Comparison of the stabilities and activities of Pt–Ru/C and Pt3–Sn/C electrocatalysts synthesized by the polyol method for methanol electro-oxidation reaction

Carbon-supported Pt, Pt–Ru, Pt3–Sn electrocatalysts have been synthesized by a modified polyol method. Energy dispersive spectroscopic (EDS), X-ray diffraction (XRD), and X-ray photoelectron spectroscopic (XPS) analyses reveal that the as-prepared samples are composed of mainly Pt and RuO2 or SnO2 and the formation of alloys is found only after heat-treatment at 200 °C in a flowing 10% H2–90% Ar atmosphere. The activity and durability for the methanol electro-oxidation reaction (MOR) have been evaluated by accelerated durability test (ADT) carried out by scanning the electrode potential for extended number of cycles in the potential ranges of 0.02–0.6, 0.02–0.8, and 0.02–1.2 V vs. NHE. Regardless of heat-treatment, the initial activity for MOR decreases in the order Pt–Ru/C > Pt3–Sn/C > Pt/C and the durability decreases in the order Pt/C > Pt3–Sn/C > Pt–Ru/C. During the ADT of the as-prepared Pt–Ru/C and Pt3–Sn/C, no detectable amount of dissolved Sn ions was found in the electrolyte solution, while almost 40% of Ru could be found in the electrolyte solution after ADT between 0.02 and 1.2 V vs. NHE. With MOR activity comparable to and durability better than that of Pt–Ru, the Pt-Sn based catalysts offer the potential to be employed as anode catalysts in direct methanol fuel cells.

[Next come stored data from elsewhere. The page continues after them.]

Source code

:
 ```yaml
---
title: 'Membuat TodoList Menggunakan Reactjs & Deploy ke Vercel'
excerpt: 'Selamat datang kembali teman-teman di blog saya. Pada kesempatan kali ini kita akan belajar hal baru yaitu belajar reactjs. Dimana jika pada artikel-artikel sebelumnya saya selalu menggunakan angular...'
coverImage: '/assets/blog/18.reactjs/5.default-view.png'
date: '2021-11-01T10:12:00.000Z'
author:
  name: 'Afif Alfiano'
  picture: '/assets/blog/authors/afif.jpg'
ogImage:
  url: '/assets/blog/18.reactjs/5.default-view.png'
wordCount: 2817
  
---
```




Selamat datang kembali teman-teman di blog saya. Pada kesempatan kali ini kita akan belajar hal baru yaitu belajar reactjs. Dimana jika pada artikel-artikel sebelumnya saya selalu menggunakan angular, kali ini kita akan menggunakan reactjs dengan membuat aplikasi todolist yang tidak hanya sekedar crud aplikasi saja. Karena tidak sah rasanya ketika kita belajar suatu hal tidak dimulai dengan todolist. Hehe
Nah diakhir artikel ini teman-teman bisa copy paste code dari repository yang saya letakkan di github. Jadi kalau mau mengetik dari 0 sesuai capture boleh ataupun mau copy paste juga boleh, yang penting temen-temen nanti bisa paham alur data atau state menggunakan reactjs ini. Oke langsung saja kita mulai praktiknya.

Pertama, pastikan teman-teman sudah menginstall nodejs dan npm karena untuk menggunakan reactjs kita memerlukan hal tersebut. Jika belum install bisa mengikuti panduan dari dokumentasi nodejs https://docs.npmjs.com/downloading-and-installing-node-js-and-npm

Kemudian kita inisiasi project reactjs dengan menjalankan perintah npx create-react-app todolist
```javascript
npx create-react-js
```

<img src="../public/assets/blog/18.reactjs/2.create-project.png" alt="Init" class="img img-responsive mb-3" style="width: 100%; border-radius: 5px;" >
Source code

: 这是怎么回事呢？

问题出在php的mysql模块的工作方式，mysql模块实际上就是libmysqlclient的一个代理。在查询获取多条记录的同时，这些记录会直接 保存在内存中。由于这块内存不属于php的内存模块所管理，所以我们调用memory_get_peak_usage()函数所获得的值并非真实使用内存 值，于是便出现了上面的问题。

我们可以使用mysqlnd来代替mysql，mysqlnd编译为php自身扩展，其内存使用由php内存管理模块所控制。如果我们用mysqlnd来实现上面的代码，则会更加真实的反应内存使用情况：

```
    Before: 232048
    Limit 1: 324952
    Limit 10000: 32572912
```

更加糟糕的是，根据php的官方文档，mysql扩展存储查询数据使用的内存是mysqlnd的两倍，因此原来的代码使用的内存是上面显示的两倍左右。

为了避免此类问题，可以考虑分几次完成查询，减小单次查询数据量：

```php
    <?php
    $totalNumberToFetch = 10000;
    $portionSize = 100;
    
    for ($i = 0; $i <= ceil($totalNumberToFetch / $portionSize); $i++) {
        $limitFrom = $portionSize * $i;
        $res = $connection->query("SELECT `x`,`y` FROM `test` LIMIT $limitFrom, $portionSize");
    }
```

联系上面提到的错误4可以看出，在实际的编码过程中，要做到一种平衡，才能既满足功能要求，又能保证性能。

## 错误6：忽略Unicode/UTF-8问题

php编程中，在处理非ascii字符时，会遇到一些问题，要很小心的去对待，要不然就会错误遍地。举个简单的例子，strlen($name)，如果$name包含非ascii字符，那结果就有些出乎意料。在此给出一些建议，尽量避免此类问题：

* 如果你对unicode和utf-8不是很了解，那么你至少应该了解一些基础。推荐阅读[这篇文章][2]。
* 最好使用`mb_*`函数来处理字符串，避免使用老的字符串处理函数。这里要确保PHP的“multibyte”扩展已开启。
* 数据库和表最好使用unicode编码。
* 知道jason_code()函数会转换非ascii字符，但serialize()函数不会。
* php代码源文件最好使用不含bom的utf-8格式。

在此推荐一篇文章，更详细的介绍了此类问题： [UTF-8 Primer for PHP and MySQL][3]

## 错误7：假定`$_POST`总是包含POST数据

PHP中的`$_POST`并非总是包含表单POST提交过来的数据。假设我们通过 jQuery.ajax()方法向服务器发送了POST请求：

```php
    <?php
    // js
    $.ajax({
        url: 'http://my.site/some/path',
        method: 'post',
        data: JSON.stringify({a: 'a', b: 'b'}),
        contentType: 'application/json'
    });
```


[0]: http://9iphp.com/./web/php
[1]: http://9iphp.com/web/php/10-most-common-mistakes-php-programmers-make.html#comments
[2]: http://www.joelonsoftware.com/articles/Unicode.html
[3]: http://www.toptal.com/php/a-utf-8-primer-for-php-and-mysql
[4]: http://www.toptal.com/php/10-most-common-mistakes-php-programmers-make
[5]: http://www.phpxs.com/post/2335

► Catalytic activity and durability of Pt/C, Pt–Ru/C, and Pt3–Sn/C are compared.
► The activity of Pt–Ru/C decreases significantly when exposed to higher than 0.8 V.
► Significant amount of Ru dissolves out of Pt–Ru electrode, changing the surface characteristics.
► Pt3–Sn/C has higher durability than Pt–Ru/C.
► The Sn dissolution is negligible even at potential cycles up to 1.2 V.